At the time of writing we have now won our two home league matches and lost both away games. I have only seen the 1-0 win against Burnley but saw more than enough to convince me that Rodgers’ appointment has been shrewd at least and a masterstroke at best. He may not have been the board’s first, second or third choice but he has proved to be the best man for the job. Also, what a refreshing change to actually understand a Swans manager. Seriously, was it me or were Sousa’s interviews completely baffling? He made Eric Cantona’s infamous seagulls & trawler speech seem perfectly understandable. Rodgers is articulate, intelligent and polished, an all-round decent bloke. He has been an absolute breath of fresh air at the club and we are suddenly moving in the right direction.
“Buck” has already proved he has some great contacts in the game and the capture of Scott Sinclair has been a real coup as the lad seems a snip at £500K (or even at £1M). All eyes will inevitably be on Cardiff’s very own Craig Bellamy on November 7th but I have a feeling that Scotty could have a big say on the outcome of the next big derby game. The only piece of Rodgers’ jigsaw that is glaringly missing at the moment is a 20 goal targetman and although I’d prefer someone like Roque Santa Cruz I’d be happy with big Frankie Noublé, despite the fact that he’s never scored a league goal. The lad is a real handful and I reckon would plunder no end of goals at this level with the supply he would be receiving from Scotty, Nathan Dyer, David Cotterill, etc.
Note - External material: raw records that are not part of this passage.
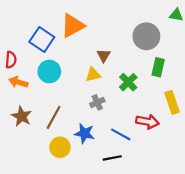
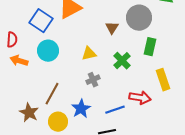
brown triangle: (104, 55) -> (112, 28), moved
brown star: (22, 116) -> (29, 113), moved
blue star: (84, 133) -> (81, 109), turned 30
blue line: (121, 134) -> (115, 110), turned -48

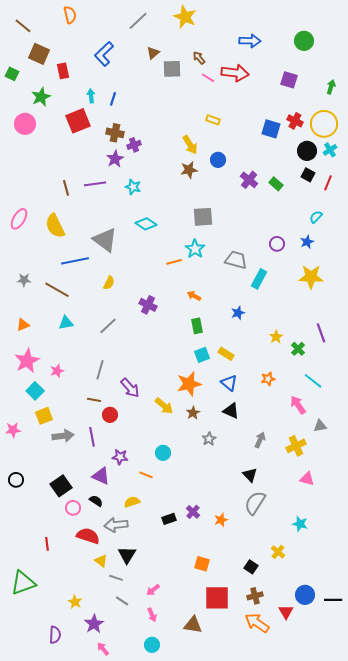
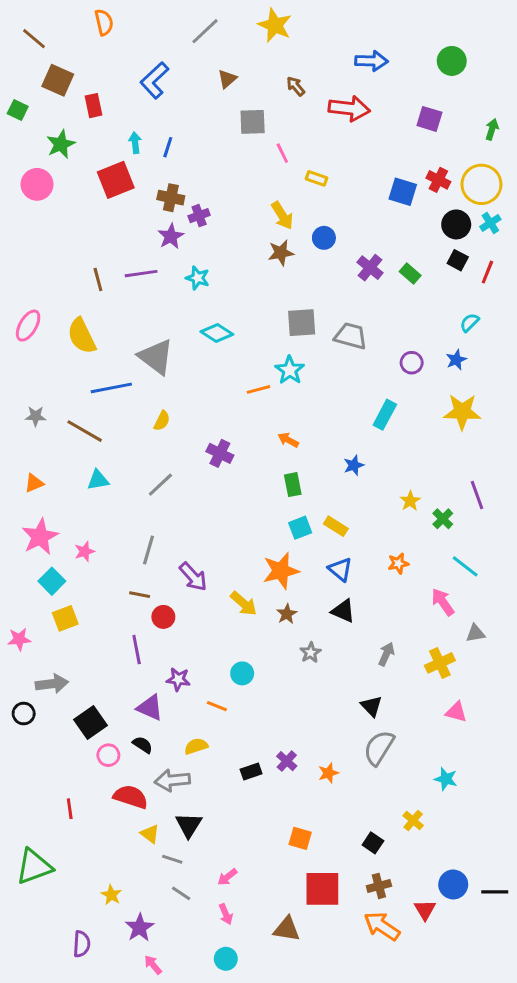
gray square: (172, 69) -> (253, 122), moved
pink line: (208, 78) -> (282, 153), moved, turned 32
gray trapezoid: (236, 260) -> (351, 336), moved
gray arrow: (63, 436) -> (52, 684), moved

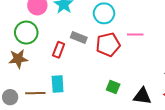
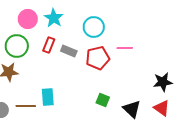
red rectangle: (59, 50) -> (49, 45), moved
black triangle: (142, 96) -> (132, 109), turned 36

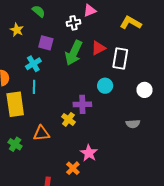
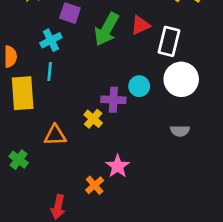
cyan circle: (105, 86) -> (139, 86), moved
white circle: (144, 90) -> (181, 79), moved, size x1.6
green cross: (15, 144) -> (19, 160), moved

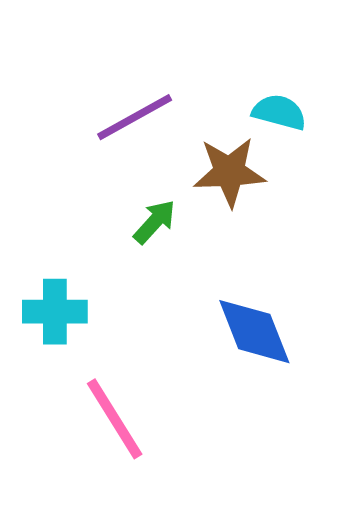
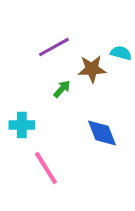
cyan semicircle: (279, 112) -> (121, 53), moved

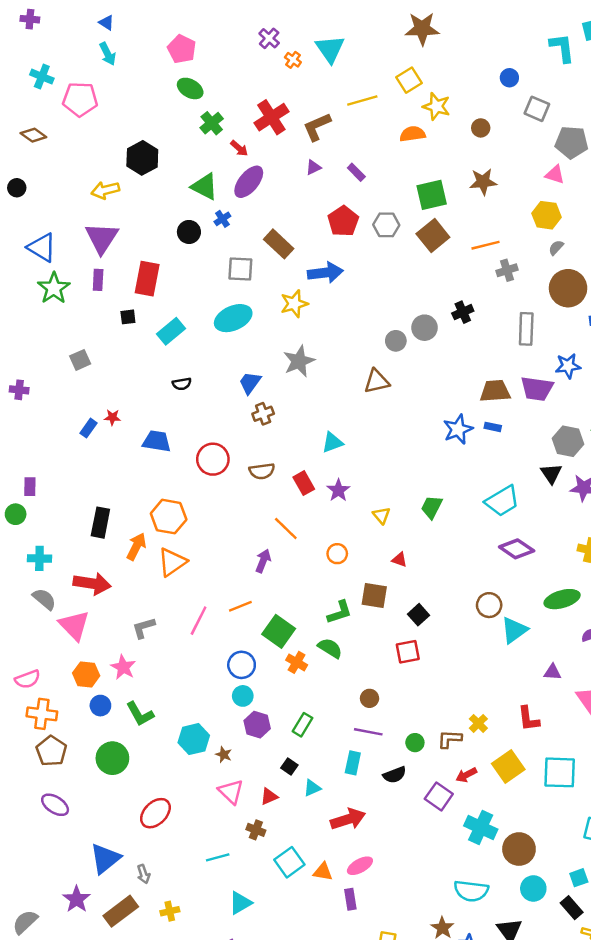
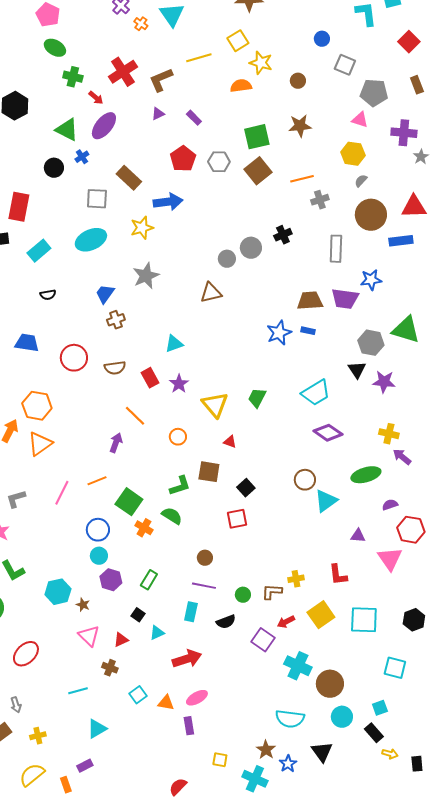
green cross: (212, 123) -> (73, 77), turned -36
yellow triangle: (381, 515) -> (215, 405), size x1.8
yellow cross: (478, 723) -> (296, 579), turned 35
cyan square: (289, 862) -> (138, 695), size x0.7

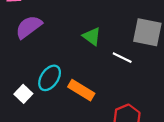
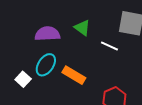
purple semicircle: (29, 27) -> (47, 34), moved, turned 35

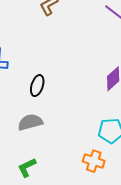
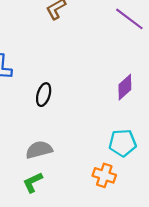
gray semicircle: (30, 122) -> (39, 150), moved

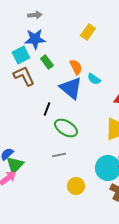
I understand that a deal to bring Arsenal starlet Henri Lansbury to the Liberty is also very much alive though I’m a little confused at this one. When Premier League managers allow to deals like this there is usually an agreement for the player to start most games at the club he is loaned to. Now, unless Darren Pratley is leaving within the emergency loan window I can’t see where young Henri will fit into the team, unless Rodgers plans to rotate (as his predecessor did), which I can’t see. Interesting one. Regarding Kemy Agustien, my contacts who went on the Dutch tour inform me he’s absolute quality and if this is true then I agree that he should be snapped up as soon as possible.
So, after suffering the boring football, negative tactics, constant rotation, list of excuses and cryptic press conferences of last season we can all look forward to flowing football, refreshing optimism, a settled side, loads of goals and intelligent post-match reason sweeping through our club.
Indeed, a most welcome breath of fresh air.